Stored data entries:
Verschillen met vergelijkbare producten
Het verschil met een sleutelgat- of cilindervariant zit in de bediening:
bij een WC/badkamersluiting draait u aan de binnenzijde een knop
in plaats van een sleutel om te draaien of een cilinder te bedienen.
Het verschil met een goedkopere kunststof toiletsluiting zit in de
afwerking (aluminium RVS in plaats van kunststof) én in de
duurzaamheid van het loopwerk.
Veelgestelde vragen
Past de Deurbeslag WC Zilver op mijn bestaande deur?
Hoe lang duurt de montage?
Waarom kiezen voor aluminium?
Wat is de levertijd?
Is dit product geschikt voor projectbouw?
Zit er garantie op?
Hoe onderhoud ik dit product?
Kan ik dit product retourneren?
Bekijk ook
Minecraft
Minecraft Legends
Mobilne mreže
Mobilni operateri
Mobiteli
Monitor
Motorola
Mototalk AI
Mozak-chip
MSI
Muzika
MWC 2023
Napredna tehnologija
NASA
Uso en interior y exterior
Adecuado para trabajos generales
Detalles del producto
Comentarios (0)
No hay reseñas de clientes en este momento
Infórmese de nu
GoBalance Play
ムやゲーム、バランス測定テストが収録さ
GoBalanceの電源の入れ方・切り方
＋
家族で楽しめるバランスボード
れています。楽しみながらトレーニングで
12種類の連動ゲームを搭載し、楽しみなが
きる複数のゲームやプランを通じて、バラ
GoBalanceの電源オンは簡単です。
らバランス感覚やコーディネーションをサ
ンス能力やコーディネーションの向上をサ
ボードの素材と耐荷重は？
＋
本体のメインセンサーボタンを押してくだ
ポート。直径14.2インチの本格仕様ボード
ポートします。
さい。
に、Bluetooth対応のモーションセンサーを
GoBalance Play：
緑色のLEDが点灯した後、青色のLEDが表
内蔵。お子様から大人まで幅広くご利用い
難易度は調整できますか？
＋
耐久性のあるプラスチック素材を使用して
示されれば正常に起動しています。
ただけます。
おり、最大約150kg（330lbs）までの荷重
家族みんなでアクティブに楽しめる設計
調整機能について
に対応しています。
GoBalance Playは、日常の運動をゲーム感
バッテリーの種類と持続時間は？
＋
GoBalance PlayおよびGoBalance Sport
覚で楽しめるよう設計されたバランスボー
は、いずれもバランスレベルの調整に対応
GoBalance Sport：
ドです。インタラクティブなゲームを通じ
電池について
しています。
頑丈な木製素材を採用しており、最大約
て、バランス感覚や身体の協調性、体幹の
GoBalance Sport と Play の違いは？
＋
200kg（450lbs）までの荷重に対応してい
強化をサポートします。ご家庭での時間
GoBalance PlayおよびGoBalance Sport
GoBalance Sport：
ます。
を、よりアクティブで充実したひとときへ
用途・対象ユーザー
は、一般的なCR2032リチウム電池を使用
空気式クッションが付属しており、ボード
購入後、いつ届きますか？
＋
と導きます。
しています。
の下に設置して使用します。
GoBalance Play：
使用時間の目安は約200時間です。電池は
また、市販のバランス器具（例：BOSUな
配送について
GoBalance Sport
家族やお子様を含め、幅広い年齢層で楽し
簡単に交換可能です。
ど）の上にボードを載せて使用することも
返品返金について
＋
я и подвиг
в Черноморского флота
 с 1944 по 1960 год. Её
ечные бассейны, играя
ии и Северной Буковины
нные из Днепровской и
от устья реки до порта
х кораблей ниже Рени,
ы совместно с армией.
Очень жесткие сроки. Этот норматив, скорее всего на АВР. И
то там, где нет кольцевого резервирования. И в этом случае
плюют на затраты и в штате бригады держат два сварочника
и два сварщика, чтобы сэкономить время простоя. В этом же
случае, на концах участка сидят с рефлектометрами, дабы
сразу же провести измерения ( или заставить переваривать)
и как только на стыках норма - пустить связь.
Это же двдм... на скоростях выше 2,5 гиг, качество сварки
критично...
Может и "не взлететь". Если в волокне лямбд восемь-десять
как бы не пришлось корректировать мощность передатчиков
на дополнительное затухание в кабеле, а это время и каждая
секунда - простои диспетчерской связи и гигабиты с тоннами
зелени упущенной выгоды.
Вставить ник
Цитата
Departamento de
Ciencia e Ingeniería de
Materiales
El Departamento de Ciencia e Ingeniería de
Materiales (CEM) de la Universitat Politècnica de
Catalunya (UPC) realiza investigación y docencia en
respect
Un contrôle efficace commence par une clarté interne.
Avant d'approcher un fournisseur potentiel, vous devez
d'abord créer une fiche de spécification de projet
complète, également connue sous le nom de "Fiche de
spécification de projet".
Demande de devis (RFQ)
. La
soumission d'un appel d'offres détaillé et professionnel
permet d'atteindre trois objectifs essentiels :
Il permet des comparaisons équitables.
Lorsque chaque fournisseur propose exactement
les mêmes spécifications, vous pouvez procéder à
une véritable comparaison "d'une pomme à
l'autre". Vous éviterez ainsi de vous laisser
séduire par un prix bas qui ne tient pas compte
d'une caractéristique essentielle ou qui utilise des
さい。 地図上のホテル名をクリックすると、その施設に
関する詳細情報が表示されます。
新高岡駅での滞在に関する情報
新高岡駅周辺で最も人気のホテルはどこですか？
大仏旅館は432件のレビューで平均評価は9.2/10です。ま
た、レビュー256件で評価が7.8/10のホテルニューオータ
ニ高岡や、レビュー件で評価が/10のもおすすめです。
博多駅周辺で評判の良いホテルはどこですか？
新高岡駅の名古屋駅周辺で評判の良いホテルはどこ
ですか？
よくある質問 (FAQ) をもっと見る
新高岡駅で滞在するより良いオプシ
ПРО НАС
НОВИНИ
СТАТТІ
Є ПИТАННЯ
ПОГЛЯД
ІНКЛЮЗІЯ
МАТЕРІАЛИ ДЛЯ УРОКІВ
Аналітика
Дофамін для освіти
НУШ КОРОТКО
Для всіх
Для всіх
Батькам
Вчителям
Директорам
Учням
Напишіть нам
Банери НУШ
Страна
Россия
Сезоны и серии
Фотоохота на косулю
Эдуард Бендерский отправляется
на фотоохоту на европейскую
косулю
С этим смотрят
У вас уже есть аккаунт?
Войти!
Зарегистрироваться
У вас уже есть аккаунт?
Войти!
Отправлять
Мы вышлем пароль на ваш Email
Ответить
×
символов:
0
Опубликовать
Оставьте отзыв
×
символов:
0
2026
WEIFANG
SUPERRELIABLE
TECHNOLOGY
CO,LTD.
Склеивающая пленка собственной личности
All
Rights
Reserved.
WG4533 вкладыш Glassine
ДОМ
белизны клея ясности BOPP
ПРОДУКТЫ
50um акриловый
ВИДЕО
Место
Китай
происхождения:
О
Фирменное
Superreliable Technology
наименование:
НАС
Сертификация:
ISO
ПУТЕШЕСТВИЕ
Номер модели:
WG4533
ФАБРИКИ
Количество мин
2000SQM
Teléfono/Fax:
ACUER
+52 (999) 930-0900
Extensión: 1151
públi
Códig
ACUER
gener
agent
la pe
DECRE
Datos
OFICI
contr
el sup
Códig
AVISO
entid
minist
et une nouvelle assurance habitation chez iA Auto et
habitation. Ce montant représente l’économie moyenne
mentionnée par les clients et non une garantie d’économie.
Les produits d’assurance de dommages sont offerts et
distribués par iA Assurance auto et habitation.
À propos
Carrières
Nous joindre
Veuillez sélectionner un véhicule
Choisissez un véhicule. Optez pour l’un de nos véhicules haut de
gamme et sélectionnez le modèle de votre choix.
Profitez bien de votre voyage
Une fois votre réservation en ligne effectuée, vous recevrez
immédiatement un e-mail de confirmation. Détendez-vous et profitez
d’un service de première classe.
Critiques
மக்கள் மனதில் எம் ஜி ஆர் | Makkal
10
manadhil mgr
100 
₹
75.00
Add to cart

**TASK TO CARRY OUT:**
Please rewrite the listing above with "Nous joindre" replaced by "Contactez-nous" and everything else left unchanged.

**SOLUTION FOR THIS EXERCISE:**
Verschillen met vergelijkbare producten
Het verschil met een sleutelgat- of cilindervariant zit in de bediening:
bij een WC/badkamersluiting draait u aan de binnenzijde een knop
in plaats van een sleutel om te draaien of een cilinder te bedienen.
Het verschil met een goedkopere kunststof toiletsluiting zit in de
afwerking (aluminium RVS in plaats van kunststof) én in de
duurzaamheid van het loopwerk.
Veelgestelde vragen
Past de Deurbeslag WC Zilver op mijn bestaande deur?
Hoe lang duurt de montage?
Waarom kiezen voor aluminium?
Wat is de levertijd?
Is dit product geschikt voor projectbouw?
Zit er garantie op?
Hoe onderhoud ik dit product?
Kan ik dit product retourneren?
Bekijk ook
Minecraft
Minecraft Legends
Mobilne mreže
Mobilni operateri
Mobiteli
Monitor
Motorola
Mototalk AI
Mozak-chip
MSI
Muzika
MWC 2023
Napredna tehnologija
NASA
Uso en interior y exterior
Adecuado para trabajos generales
Detalles del producto
Comentarios (0)
No hay reseñas de clientes en este momento
Infórmese de nu
GoBalance Play
ムやゲーム、バランス測定テストが収録さ
GoBalanceの電源の入れ方・切り方
＋
家族で楽しめるバランスボード
れています。楽しみながらトレーニングで
12種類の連動ゲームを搭載し、楽しみなが
きる複数のゲームやプランを通じて、バラ
GoBalanceの電源オンは簡単です。
らバランス感覚やコーディネーションをサ
ンス能力やコーディネーションの向上をサ
ボードの素材と耐荷重は？
＋
本体のメインセンサーボタンを押してくだ
ポート。直径14.2インチの本格仕様ボード
ポートします。
さい。
に、Bluetooth対応のモーションセンサーを
GoBalance Play：
緑色のLEDが点灯した後、青色のLEDが表
内蔵。お子様から大人まで幅広くご利用い
難易度は調整できますか？
＋
耐久性のあるプラスチック素材を使用して
示されれば正常に起動しています。
ただけます。
おり、最大約150kg（330lbs）までの荷重
家族みんなでアクティブに楽しめる設計
調整機能について
に対応しています。
GoBalance Playは、日常の運動をゲーム感
バッテリーの種類と持続時間は？
＋
GoBalance PlayおよびGoBalance Sport
覚で楽しめるよう設計されたバランスボー
は、いずれもバランスレベルの調整に対応
GoBalance Sport：
ドです。インタラクティブなゲームを通じ
電池について
しています。
頑丈な木製素材を採用しており、最大約
て、バランス感覚や身体の協調性、体幹の
GoBalance Sport と Play の違いは？
＋
200kg（450lbs）までの荷重に対応してい
強化をサポートします。ご家庭での時間
GoBalance PlayおよびGoBalance Sport
GoBalance Sport：
ます。
を、よりアクティブで充実したひとときへ
用途・対象ユーザー
は、一般的なCR2032リチウム電池を使用
空気式クッションが付属しており、ボード
購入後、いつ届きますか？
＋
と導きます。
しています。
の下に設置して使用します。
GoBalance Play：
使用時間の目安は約200時間です。電池は
また、市販のバランス器具（例：BOSUな
配送について
GoBalance Sport
家族やお子様を含め、幅広い年齢層で楽し
簡単に交換可能です。
ど）の上にボードを載せて使用することも
返品返金について
＋
я и подвиг
в Черноморского флота
 с 1944 по 1960 год. Её
ечные бассейны, играя
ии и Северной Буковины
нные из Днепровской и
от устья реки до порта
х кораблей ниже Рени,
ы совместно с армией.
Очень жесткие сроки. Этот норматив, скорее всего на АВР. И
то там, где нет кольцевого резервирования. И в этом случае
плюют на затраты и в штате бригады держат два сварочника
и два сварщика, чтобы сэкономить время простоя. В этом же
случае, на концах участка сидят с рефлектометрами, дабы
сразу же провести измерения ( или заставить переваривать)
и как только на стыках норма - пустить связь.
Это же двдм... на скоростях выше 2,5 гиг, качество сварки
критично...
Может и "не взлететь". Если в волокне лямбд восемь-десять
как бы не пришлось корректировать мощность передатчиков
на дополнительное затухание в кабеле, а это время и каждая
секунда - простои диспетчерской связи и гигабиты с тоннами
зелени упущенной выгоды.
Вставить ник
Цитата
Departamento de
Ciencia e Ingeniería de
Materiales
El Departamento de Ciencia e Ingeniería de
Materiales (CEM) de la Universitat Politècnica de
Catalunya (UPC) realiza investigación y docencia en
respect
Un contrôle efficace commence par une clarté interne.
Avant d'approcher un fournisseur potentiel, vous devez
d'abord créer une fiche de spécification de projet
complète, également connue sous le nom de "Fiche de
spécification de projet".
Demande de devis (RFQ)
. La
soumission d'un appel d'offres détaillé et professionnel
permet d'atteindre trois objectifs essentiels :
Il permet des comparaisons équitables.
Lorsque chaque fournisseur propose exactement
les mêmes spécifications, vous pouvez procéder à
une véritable comparaison "d'une pomme à
l'autre". Vous éviterez ainsi de vous laisser
séduire par un prix bas qui ne tient pas compte
d'une caractéristique essentielle ou qui utilise des
さい。 地図上のホテル名をクリックすると、その施設に
関する詳細情報が表示されます。
新高岡駅での滞在に関する情報
新高岡駅周辺で最も人気のホテルはどこですか？
大仏旅館は432件のレビューで平均評価は9.2/10です。ま
た、レビュー256件で評価が7.8/10のホテルニューオータ
ニ高岡や、レビュー件で評価が/10のもおすすめです。
博多駅周辺で評判の良いホテルはどこですか？
新高岡駅の名古屋駅周辺で評判の良いホテルはどこ
ですか？
よくある質問 (FAQ) をもっと見る
新高岡駅で滞在するより良いオプシ
ПРО НАС
НОВИНИ
СТАТТІ
Є ПИТАННЯ
ПОГЛЯД
ІНКЛЮЗІЯ
МАТЕРІАЛИ ДЛЯ УРОКІВ
Аналітика
Дофамін для освіти
НУШ КОРОТКО
Для всіх
Для всіх
Батькам
Вчителям
Директорам
Учням
Напишіть нам
Банери НУШ
Страна
Россия
Сезоны и серии
Фотоохота на косулю
Эдуард Бендерский отправляется
на фотоохоту на европейскую
косулю
С этим смотрят
У вас уже есть аккаунт?
Войти!
Зарегистрироваться
У вас уже есть аккаунт?
Войти!
Отправлять
Мы вышлем пароль на ваш Email
Ответить
×
символов:
0
Опубликовать
Оставьте отзыв
×
символов:
0
2026
WEIFANG
SUPERRELIABLE
TECHNOLOGY
CO,LTD.
Склеивающая пленка собственной личности
All
Rights
Reserved.
WG4533 вкладыш Glassine
ДОМ
белизны клея ясности BOPP
ПРОДУКТЫ
50um акриловый
ВИДЕО
Место
Китай
происхождения:
О
Фирменное
Superreliable Technology
наименование:
НАС
Сертификация:
ISO
ПУТЕШЕСТВИЕ
Номер модели:
WG4533
ФАБРИКИ
Количество мин
2000SQM
Teléfono/Fax:
ACUER
+52 (999) 930-0900
Extensión: 1151
públi
Códig
ACUER
gener
agent
la pe
DECRE
Datos
OFICI
contr
el sup
Códig
AVISO
entid
minist
et une nouvelle assurance habitation chez iA Auto et
habitation. Ce montant représente l’économie moyenne
mentionnée par les clients et non une garantie d’économie.
Les produits d’assurance de dommages sont offerts et
distribués par iA Assurance auto et habitation.
À propos
Carrières
Contactez-nous
Veuillez sélectionner un véhicule
Choisissez un véhicule. Optez pour l’un de nos véhicules haut de
gamme et sélectionnez le modèle de votre choix.
Profitez bien de votre voyage
Une fois votre réservation en ligne effectuée, vous recevrez
immédiatement un e-mail de confirmation. Détendez-vous et profitez
d’un service de première classe.
Critiques
மக்கள் மனதில் எம் ஜி ஆர் | Makkal
10
manadhil mgr
100 
₹
75.00
Add to cart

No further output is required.